Jason Stubblefield is a graduate student in the History Department at UTK.  He is in the fourth year of his PhD in Medieval and Renaissance History, specializing in the religious history of twelfth-century England.  His research focus regularly requires engagement with manuscripts and material culture.  He is interested in how books were used in medieval English monastic communities, and what extant manuscripts can tell scholars about the life and thought of medieval monks.  Liturgical books are particularly important in this task, since the monastic life is a life of prayer above all else.  He explores how manuscripts’ glossed commentaries, erasures, and additions reflect monastic identity. 

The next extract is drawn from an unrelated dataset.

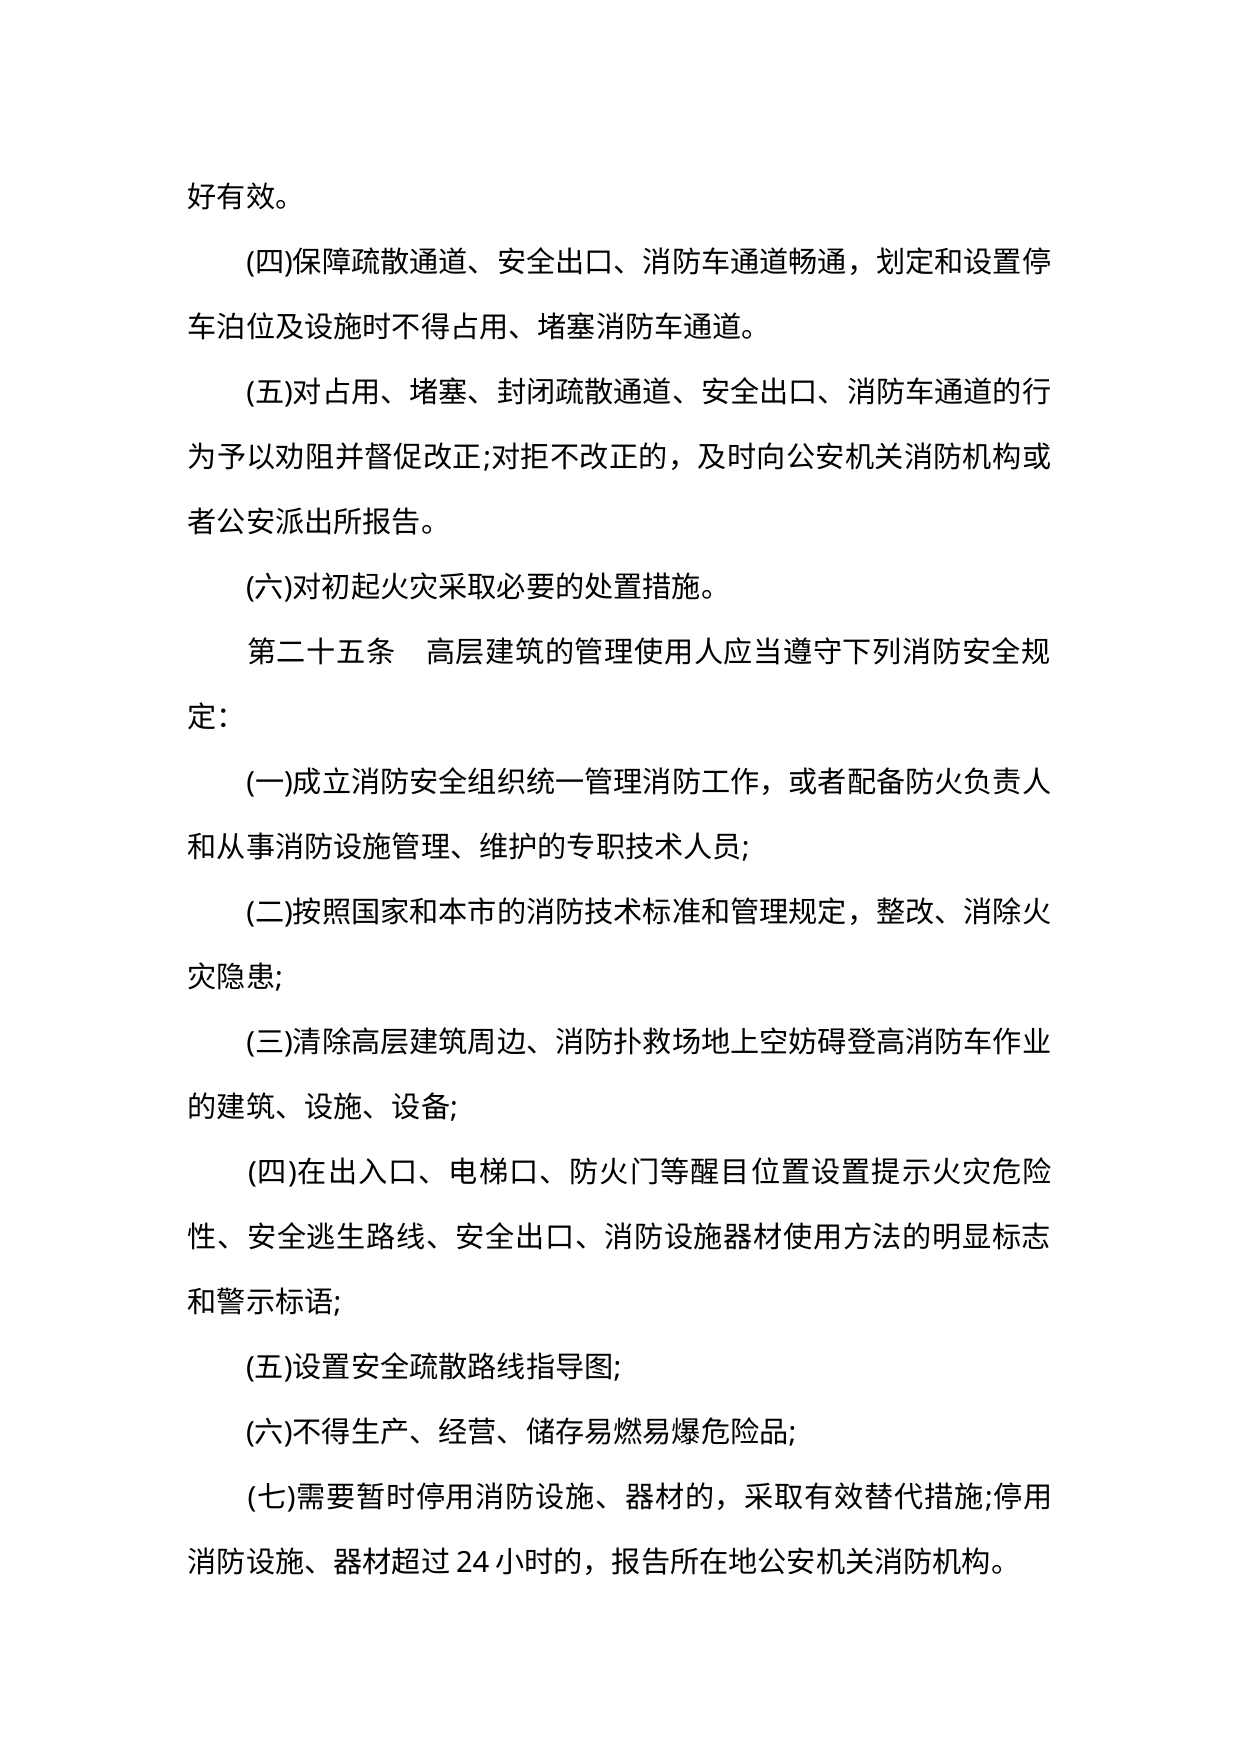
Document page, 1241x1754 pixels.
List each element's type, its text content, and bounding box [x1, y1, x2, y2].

Dr. Maura Lafferty is an Associate Professor and Associate Head in the Department of Classics at UTK specializing in Medieval Latin Language and Literature, Latin Paleography, and Manuscript Culture. While Dr. Lafferty is eager to provide mentorship and supervision over this parchment making research project, she also has a great deal of interest in this project that is relevant to her current professional research and development. She is particularly interested in the relationship of the layout and text to the material aspects of medieval manuscripts as well as understanding the processing and organic composition of parchment. She is currently working on a book titled Rhetoric of the Latin Manuscript Page in which she presents a series of case studies that feature large manuscript plates in color and provides commentary on said plates, discussing the relationship between the paratext and text proper as well as how the paratext changes over time and space. By working with her graduate students on this research project on parchment making she hopes to gain a better understanding of parchment as a physical platform and how the process of parchment making directly affects the constraints placed on the layout of the text. As a professor in Paleography who teaches graduate classes, there are also pedagogical benefits to this project where she not only hopes to gain knowledge in the processes in which parchment is produced but that she may incorporate the findings and results of this research into the classroom and communicate to students interested in paleography, book history, and materiality.